Foto: EPA / Ronald Wittek

Alle Anzeichen deuten darauf hin, dass die rechtspopulistischen Parteien bei den Wahlen zum Europaparlament in einer Reihe von Staaten mehr Stimmen bekommen werden als je zuvor. Die langfristigen Folgen für die Europäische Union und die Handlungsmöglichkeiten sind offen.

In seiner kürzlich veröffentlichten glänzenden Streitschrift gegen die Nationalisten und leidenschaftlichen Plädoyer für eine "nachnationale europäische Demokratie" will Robert Menasse eine in der Tat notwendige Diskussion über die Zukunft des europäischen Demokratieprojekts anregen (Die Welt von morgen, Suhrkamp). Er entlarvt unter anderen die Scheinheiligkeit der österreichischen und deutschen "proeuropäischen" Regierungsparteien in ihrer sozialen, wirtschaftlichen und Menschenrechtspolitik. All das sei Wasser auf die Mühlen der Nationalisten, Rechtsextremen und Populisten.

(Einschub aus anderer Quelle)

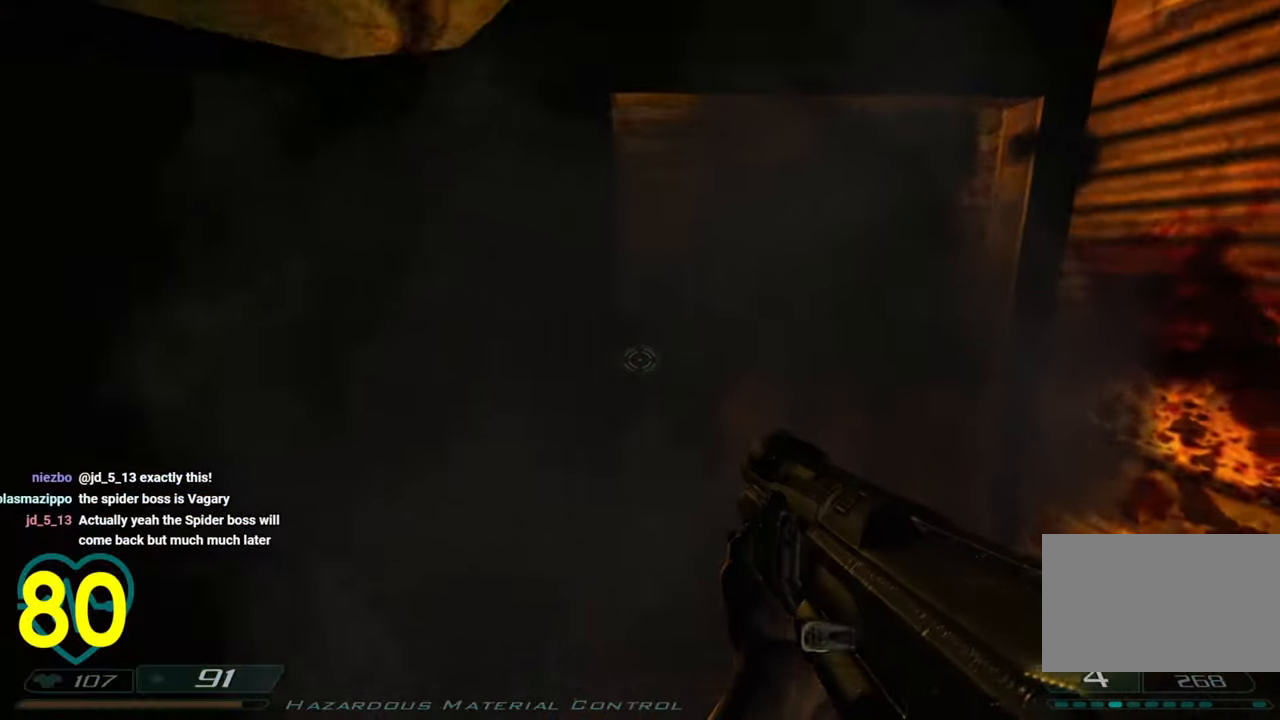
{"keys": ["s", "shift"], "mouse": [], "mouse_move": "still", "events": [[83, "d", "up"], [83, "shift", "up"], [116, "w", "up"], [216, "mouse_left", "down"], [266, "mouse_left", "up"], [266, "s", "down"], [266, "shift", "down"], [316, "mouse_left", "down"], [416, "mouse_left", "up"]]}
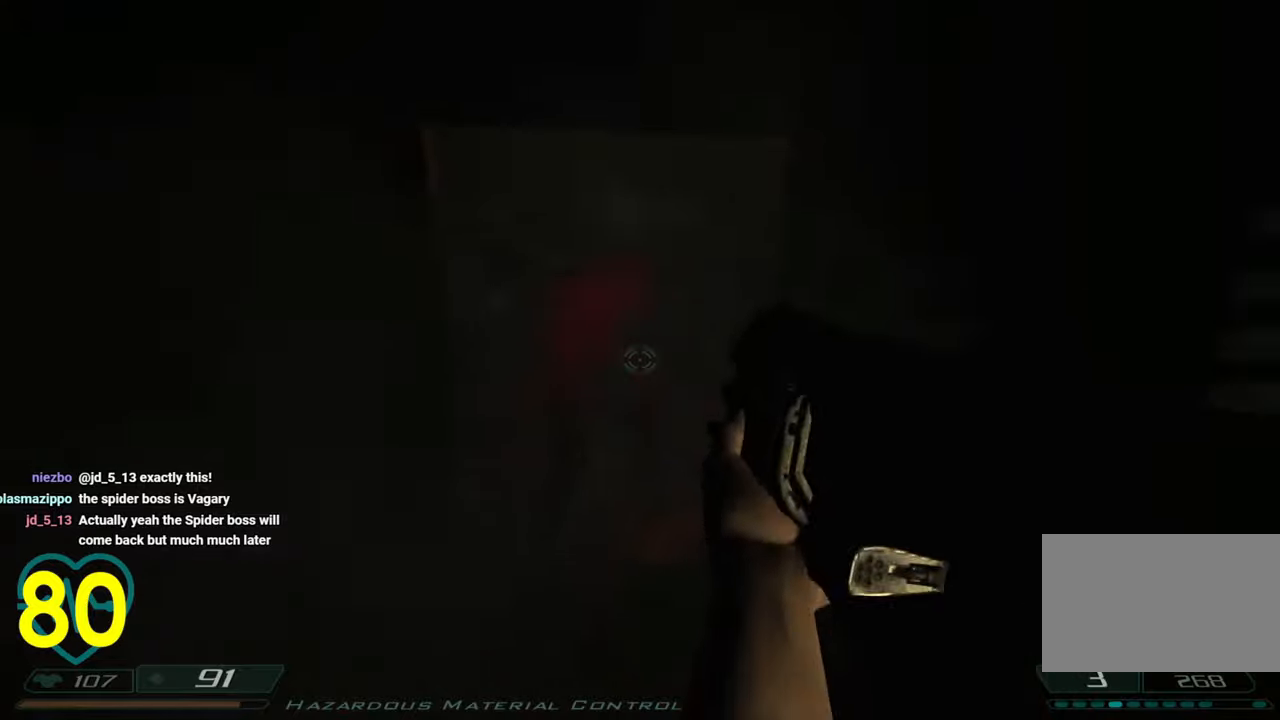
{"keys": [], "mouse": [], "mouse_move": "left", "events": [[233, "shift", "up"], [383, "s", "up"]]}
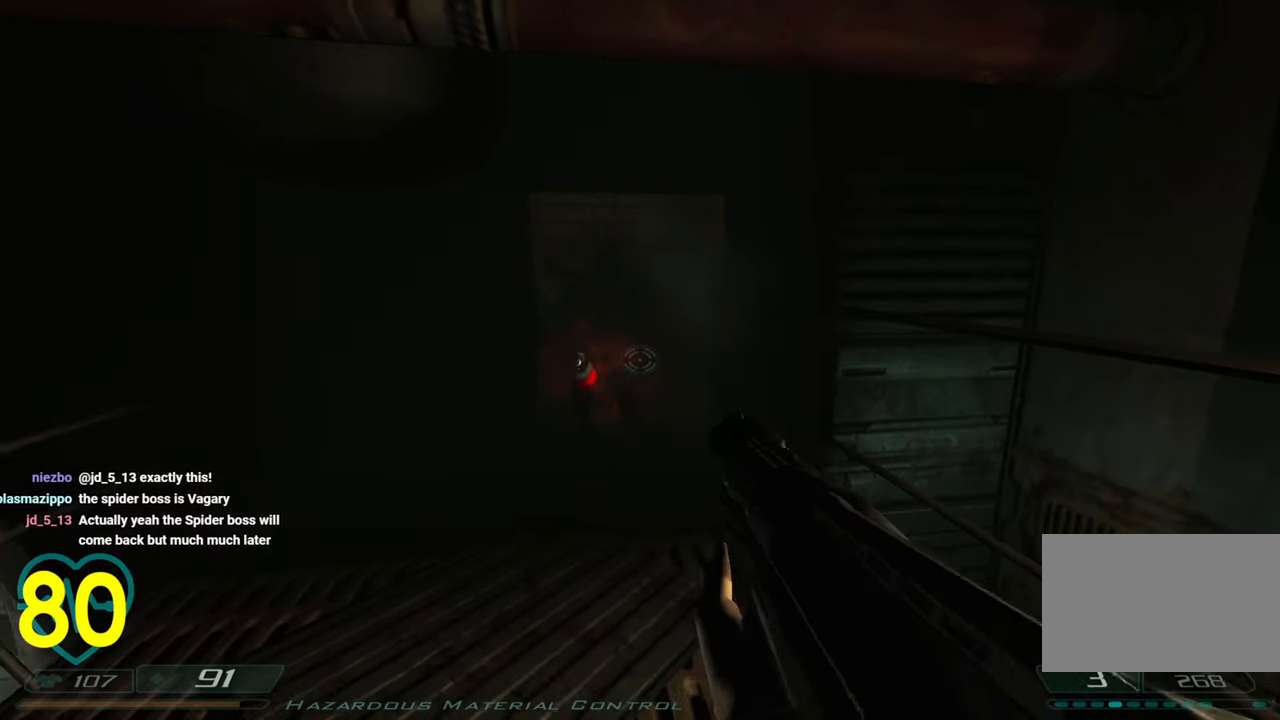
{"keys": [], "mouse": [], "mouse_move": "right", "events": []}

Der große österreichische Verfassungsrechtler Hans Kelsen warnte bereits 1932, dass die Demokratie jenes politische Organisationssystem sei, das sich am wenigsten gegen seine Gegner wehren könne: "Es scheint ihr tragisches Schicksal zu sein, dass sie ihren ärgsten Feind an ihrer eigenen Brust nähren muss." Mit Hinweis auf den Aufstieg der Populisten in Ungarn und (bis vor kurzem) in Polen, den britischen Ausstieg aus der EU, auf die Wahl Donald Trumps zum US-Präsidenten und die Rechtswende der Republikaner unter seiner Führung betont auch der US-amerikanische Politikwissenschafter Larry M. Bartels in diesem Sinne, dass die Demokratie von der Spitze aus ausgehöhlt werde und dass nicht die Wähler, sondern die Führungspersönlichkeiten die treibende Kraft der politischen Krise in Europa seien (Democracy Erodes from the Top, Princeton 2023). Sein Buch stützte sich dabei auf die Resultate von 183 Untersuchungen in 23 Ländern zwischen 2002 und 2019.

Untergrabene Normen

Nicht nur angesichts der Entwicklungen unter dem Orbán-Regime, sondern auch in der Zeit der Fico-Regierung in der Slowakei und der von Jarosław Kaczyński geführten Regierungspartei in Polen konnte man verfolgen, wie ("frei, aber nicht fair") gewählte Regierungen die verfassungsmäßigen Bremsen und demokratischen Normen trotz Protesten aus Brüssel untergraben können. Die Folgen des russischen Aggressionskriegs gegen die Ukraine und die Aushöhlung der westlichen Sanktionen haben auch die Tragödie Ungarns unter der Herrschaft des korrupten Autokraten Viktor Orbán in den Mittelpunkt der internationalen Aufmerksamkeit gerückt. Die große Mehrheit der Ungarinnen und Ungarn wollen nach wie vor der Europäischen Union angehören, trotz der Tatsache, dass laut dem Leitartikler der FAZ "Orbán sich inzwischen wie ein russischer Agent verhält". Seine Regierung behindere "systematisch" die Ukraine-Politik der EU.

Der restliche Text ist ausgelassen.